This film, written and directed by Philip Kaufman, is based on Tom Wolfe’s 1979 book of the same title. Covering a time frame from 1942 through 1963, it presents a winning portrait of America’s entry into the Space Age by focusing on the astronauts, their wives, the NASA officials, the politicians, and the journalists who were involved in the awesome, funny, surreal, and heroic adventure. The drama ambitiously portrays some of the nation’s most persistent moral ambiguities — its love-hate relationship with technology, its thirst for idealized heroes, its insatiable hunger for new frontiers, and its somewhat contradictory notions about the value of teamwork and respect for rugged individualism. This innovative, engaging, and thematically rich film mixes documentary footage from the past with staged action and vivid special effects. The ensemble acting of a fine and large cast is commendable. The cinematography of Caleb Daschanel is superb.

In 1947, Chuck Yeager (Sam Shepard), an Air Force test pilot, becomes the first man to break the sound barrier, making his wife Glennis (Barbara Hershey) proud. Although the military decides not to publicize his triumph, Yeager is a hero to his peers, respected for his moxie and cool courage.

Newcomers at Edwards Air Force Base are “Gordo” (Dennis Quaid) and Trudy Cooper (Pamela Reed). They meet Gus (Fred Ward) and Betty Grissom (Veronica Cartwright) and Deke (Scott Paulin) and Marge Slayton (Mickey Crocker). As the young pilots risk new limits in the sky, the wives live in constant dread that their husbands will meet a fiery death in a place crash.

In 1957, America’s prestige in the world community is dealt a blow when Russia launches Sputnik, the world’s first satellite. President Eisenhower sets in motion a series of events leading to the formation of NASA and Project Mercury.

Chuck Yeager wants no part of the space program, claiming it turns pilots into “spam in a can.” But when the call goes out for astronauts, many of his peers sign up. Gordon Cooper, Virgil Grissom, and Donald Slayton are chosen. The rest of the original seven are Scott Carpenter (Charles Frank), John Glenn (Ed Harris), and Walter Schirra (Lance Henriksen).

The astronauts are instant media celebrities. A seven-man press squad is assigned to cover them and Life magazine wins exclusive rights to their stories. The men undergo exhausting physical and psychological tests. Bucking NASA’s “lab rabbit” approach, they bond together and win concessions that give them more control over the spacecraft that will take them aloft.

In 1960, an Atlas rocket explodes at Cape Canaveral. In the same year the Russians send the first man into outer space. The race with the Soviet Union is on. America’s hopes are raised when Alan Shepard’s suborbital flight is a success. President John F. Kennedy awards him the Congressional Medal of Honor and announces the nation’s goal of landing a man on the moon before the end of the decade.

On July 21, 1961, Gus Grissom duplicates Shepard’s flight in space, but an accident after landing in the ocean casts a shadow over the event.

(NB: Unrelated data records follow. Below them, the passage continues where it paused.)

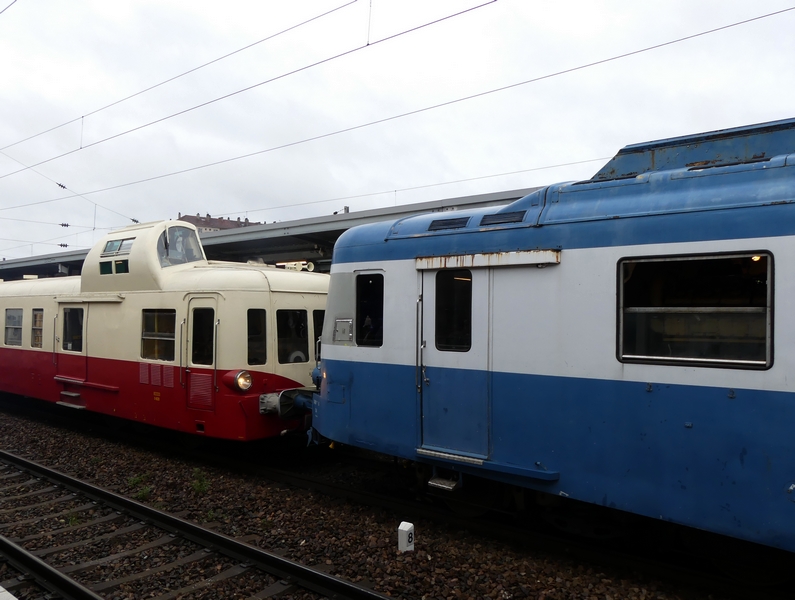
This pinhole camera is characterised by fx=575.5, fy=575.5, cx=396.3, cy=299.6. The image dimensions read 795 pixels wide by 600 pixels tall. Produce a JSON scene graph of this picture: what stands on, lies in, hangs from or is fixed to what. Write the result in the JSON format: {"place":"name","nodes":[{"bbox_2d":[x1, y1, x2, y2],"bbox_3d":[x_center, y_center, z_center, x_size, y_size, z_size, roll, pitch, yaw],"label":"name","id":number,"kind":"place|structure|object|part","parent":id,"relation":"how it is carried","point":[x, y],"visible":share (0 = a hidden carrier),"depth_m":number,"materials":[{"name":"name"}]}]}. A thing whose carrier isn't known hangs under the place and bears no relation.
{"place":"outdoors","nodes":[
{"label":"outdoors","id":0,"kind":"place"},
{"bbox_2d":[177,212,261,232],"label":"building","id":1,"kind":"structure","parent":0,"point":[197,225],"materials":[{"name":"brick"}]},
{"bbox_2d":[1,0,497,188],"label":"overhead wire","id":2,"kind":"object","parent":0,"point":[368,45],"visible":0.95,"depth_m":8.62,"materials":[{"name":"black metal"}]},
{"bbox_2d":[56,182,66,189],"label":"insulator","id":3,"kind":"object","parent":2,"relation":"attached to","point":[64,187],"visible":0.86,"depth_m":16.33,"materials":[{"name":"black"}]},
{"bbox_2d":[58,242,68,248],"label":"insulator","id":4,"kind":"object","parent":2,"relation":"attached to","point":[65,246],"visible":0.83,"depth_m":21.81,"materials":[{"name":"black"}]},
{"bbox_2d":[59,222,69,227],"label":"insulator","id":5,"kind":"object","parent":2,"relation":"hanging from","point":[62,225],"visible":0.97,"depth_m":17.68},
{"bbox_2d":[0,0,794,266],"label":"sky","id":6,"kind":"structure","parent":0,"point":[495,0],"materials":[{"name":"white"}]},
{"bbox_2d":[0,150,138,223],"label":"overhead wire","id":7,"kind":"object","parent":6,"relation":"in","point":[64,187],"visible":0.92,"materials":[{"name":"grey metal"}]},
{"bbox_2d":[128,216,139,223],"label":"insulator","id":8,"kind":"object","parent":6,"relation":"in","point":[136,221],"visible":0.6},
{"bbox_2d":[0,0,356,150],"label":"overhead wire","id":9,"kind":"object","parent":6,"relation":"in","point":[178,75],"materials":[{"name":"grey metal"}]},
{"bbox_2d":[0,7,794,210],"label":"overhead wire","id":10,"kind":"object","parent":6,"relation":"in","point":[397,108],"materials":[{"name":"grey metal"}]},
{"bbox_2d":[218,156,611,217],"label":"overhead wire","id":11,"kind":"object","parent":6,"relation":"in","point":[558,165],"visible":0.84,"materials":[{"name":"grey metal"}]},
{"label":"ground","id":12,"kind":"structure","parent":0},
{"bbox_2d":[0,185,552,280],"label":"platform canopy","id":13,"kind":"object","parent":12,"relation":"on","point":[306,248],"visible":0.23,"depth_m":14.46,"materials":[{"name":"grey metal"}]},
{"bbox_2d":[0,400,770,599],"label":"gravel bed","id":14,"kind":"object","parent":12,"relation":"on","point":[25,431],"visible":0.58,"depth_m":6.23,"materials":[{"name":"brown gravel"}]},
{"bbox_2d":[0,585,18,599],"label":"platform","id":15,"kind":"structure","parent":14,"relation":"on","point":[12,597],"depth_m":3.72,"materials":[{"name":"concrete"}]},
{"bbox_2d":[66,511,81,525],"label":"weed","id":16,"kind":"object","parent":14,"relation":"on","point":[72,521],"visible":0.47,"depth_m":6.08,"materials":[{"name":"green plant"}]},
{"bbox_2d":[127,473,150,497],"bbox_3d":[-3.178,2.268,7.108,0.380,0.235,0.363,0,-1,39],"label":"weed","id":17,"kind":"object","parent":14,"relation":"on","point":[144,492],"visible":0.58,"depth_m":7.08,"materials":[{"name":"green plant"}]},
{"bbox_2d":[0,219,334,442],"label":"train","id":18,"kind":"object","parent":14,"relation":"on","point":[201,279],"visible":0.71,"depth_m":8.80,"materials":[{"name":"red metal"}]},
{"bbox_2d":[4,307,22,345],"bbox_3d":[-8.209,0.574,12.352,0.945,0.861,0.128,0,-1,39],"label":"train window","id":19,"kind":"structure","parent":18,"relation":"in","point":[10,320],"depth_m":12.35,"materials":[{"name":"grey glass"}]},
{"bbox_2d":[31,308,43,347],"bbox_3d":[-7.086,0.574,11.434,0.728,0.862,0.116,0,-1,39],"label":"train window","id":20,"kind":"structure","parent":18,"relation":"in","point":[34,333],"depth_m":11.50,"materials":[{"name":"glass"}]},
{"bbox_2d":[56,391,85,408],"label":"step","id":21,"kind":"structure","parent":18,"relation":"attached to","point":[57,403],"depth_m":10.25,"materials":[{"name":"metal"}]},
{"bbox_2d":[56,303,87,384],"bbox_3d":[-5.919,1.040,10.524,1.079,1.780,0.170,0,-1,39],"label":"train door","id":22,"kind":"structure","parent":18,"relation":"in","point":[67,309],"depth_m":10.45,"materials":[{"name":"red metal"}]},
{"bbox_2d":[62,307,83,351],"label":"train window","id":23,"kind":"structure","parent":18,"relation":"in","point":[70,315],"depth_m":10.55,"materials":[{"name":"glass"}]},
{"bbox_2d":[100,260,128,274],"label":"window","id":24,"kind":"structure","parent":18,"relation":"in","point":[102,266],"depth_m":9.77,"materials":[{"name":"green glass"}]},
{"bbox_2d":[102,237,133,255],"bbox_3d":[-4.760,-0.899,9.878,0.872,0.261,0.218,0,-1,39],"label":"train window","id":25,"kind":"structure","parent":18,"relation":"in","point":[117,241],"depth_m":9.82,"materials":[{"name":"glass"}]},
{"bbox_2d":[141,309,176,360],"bbox_3d":[-3.716,0.518,9.028,1.038,0.851,0.139,0,-1,39],"label":"train window","id":26,"kind":"structure","parent":18,"relation":"in","point":[159,333],"depth_m":9.03,"materials":[{"name":"glass"}]},
{"bbox_2d":[157,226,203,266],"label":"windshield","id":27,"kind":"structure","parent":18,"relation":"in","point":[166,244],"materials":[{"name":"glass"}]},
{"bbox_2d":[186,296,218,414],"bbox_3d":[-2.746,0.871,8.270,0.827,1.791,0.201,0,-1,39],"label":"train door","id":28,"kind":"structure","parent":18,"relation":"in","point":[214,320],"depth_m":8.22,"materials":[{"name":"metal"}]},
{"bbox_2d":[191,307,214,364],"bbox_3d":[-2.809,0.524,8.385,0.537,0.885,0.161,0,-1,39],"label":"train window","id":29,"kind":"structure","parent":28,"relation":"in","point":[211,322],"depth_m":8.35,"materials":[{"name":"black glass"}]},
{"bbox_2d":[226,369,252,391],"bbox_3d":[-2.126,1.091,7.864,0.319,0.310,0.318,0,-1,39],"label":"headlight","id":30,"kind":"object","parent":18,"relation":"attached to","point":[239,379],"visible":0.97,"depth_m":7.80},
{"bbox_2d":[247,308,266,365],"bbox_3d":[-2.020,0.507,8.133,0.153,0.845,0.481,0,-1,39],"label":"train window","id":31,"kind":"structure","parent":18,"relation":"in","point":[256,332],"depth_m":8.16,"materials":[{"name":"glass"}]},
{"bbox_2d":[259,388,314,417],"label":"buffer","id":32,"kind":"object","parent":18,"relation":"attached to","point":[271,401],"visible":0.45,"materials":[{"name":"grey metal"}]},
{"bbox_2d":[276,308,308,364],"bbox_3d":[-1.541,0.498,8.328,0.157,0.836,0.795,0,-1,39],"label":"train window","id":33,"kind":"structure","parent":18,"relation":"in","point":[294,314],"depth_m":8.31,"materials":[{"name":"black glass"}]},
{"bbox_2d":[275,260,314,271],"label":"horn","id":34,"kind":"object","parent":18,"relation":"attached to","point":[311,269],"visible":0.46,"depth_m":12.12,"materials":[{"name":"white metal"}]},
{"bbox_2d":[313,310,323,350],"bbox_3d":[-1.098,0.518,8.931,0.158,0.772,0.651,0,-1,39],"label":"train window","id":35,"kind":"structure","parent":18,"relation":"in","point":[314,320],"depth_m":8.76,"materials":[{"name":"black glass"}]},
{"bbox_2d":[0,448,393,599],"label":"railway track","id":36,"kind":"structure","parent":14,"relation":"on","point":[14,546],"depth_m":5.44,"materials":[{"name":"black metal"}]},
{"bbox_2d":[190,468,210,493],"bbox_3d":[-2.476,2.269,7.248,0.407,0.299,0.390,0,-1,39],"label":"weed","id":37,"kind":"object","parent":14,"relation":"on","point":[197,485],"visible":0.78,"depth_m":7.21,"materials":[{"name":"green plant"}]},
{"bbox_2d":[397,521,414,552],"bbox_3d":[0.088,2.211,5.298,0.119,0.315,0.130,0,-1,14],"label":"marker post","id":38,"kind":"object","parent":14,"relation":"on","point":[405,529],"visible":0.97,"depth_m":5.25,"materials":[{"name":"white concrete"}]},
{"bbox_2d":[304,113,794,576],"label":"train car","id":39,"kind":"object","parent":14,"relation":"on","point":[575,251],"visible":0.84,"depth_m":4.57,"materials":[{"name":"blue metal"}]},
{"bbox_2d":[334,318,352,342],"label":"panel","id":40,"kind":"object","parent":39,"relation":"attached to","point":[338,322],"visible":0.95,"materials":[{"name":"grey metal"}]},
{"bbox_2d":[356,271,383,346],"bbox_3d":[-0.236,0.090,5.984,0.570,0.831,0.154,0,-1,39],"label":"train window","id":41,"kind":"structure","parent":39,"relation":"in","point":[363,312],"depth_m":5.99,"materials":[{"name":"black glass"}]},
{"label":"grab handle","id":42,"kind":"part","parent":39,"relation":"part of","materials":[{"name":"silver metal"}]},
{"bbox_2d":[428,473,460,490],"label":"step","id":43,"kind":"structure","parent":39,"relation":"attached to","point":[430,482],"depth_m":5.76,"materials":[{"name":"silver metal"}]},
{"bbox_2d":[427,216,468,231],"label":"roof vent","id":44,"kind":"object","parent":39,"relation":"in","point":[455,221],"visible":0.7,"depth_m":5.64,"materials":[{"name":"black metal"}]},
{"bbox_2d":[420,261,492,459],"bbox_3d":[0.574,0.654,5.307,0.919,1.871,0.240,0,-1,39],"label":"train door","id":45,"kind":"structure","parent":39,"relation":"in","point":[430,274],"depth_m":5.24,"materials":[{"name":"metal"}]},
{"bbox_2d":[435,267,472,350],"bbox_3d":[0.553,0.079,5.311,0.480,0.821,0.077,0,-1,39],"label":"train window","id":46,"kind":"structure","parent":45,"relation":"in","point":[461,282],"depth_m":5.30,"materials":[{"name":"black glass"}]},
{"bbox_2d":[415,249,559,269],"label":"door track","id":47,"kind":"object","parent":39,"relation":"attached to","point":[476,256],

On February 20, 1962, John Glenn becomes the first American to orbit the earth. His triumph is a major one, and he is given a ticker-tape parade in New York City.

In 1962, the seven Project Mercury astronauts move to Houston where the new NASA Space Center is being completed. President Lyndon B. Johnson hosts a barbeque for them in the Houston Astrodome. Chuck Yeager, meanwhile, still teaches at Edwards Air Force Base. When he attempts to set a new altitude record, his plane experiences mechanical difficulties and he must eject himself from the aircraft.

In the final solo flight of Project Mercury, Gordon Cooper experiences the wonder of travel in outer space, and in his own way proves that individual valor can still shine forth from the collective efforts of NASA.


The special edition DVD contains audio commentaries with many of the film’s stars, including Ed Harris, Dennis Quaid, Scott Glenn, and Barbara Hershey, and with director Philip Kaufman, cinematographer Caleb Deschanel, and producers Irwin Winkler and Robert Chartoff. Featurettes focus on aspects of the production and on real-life astronaut and American hero John Glenn. Some deleted scenes are included.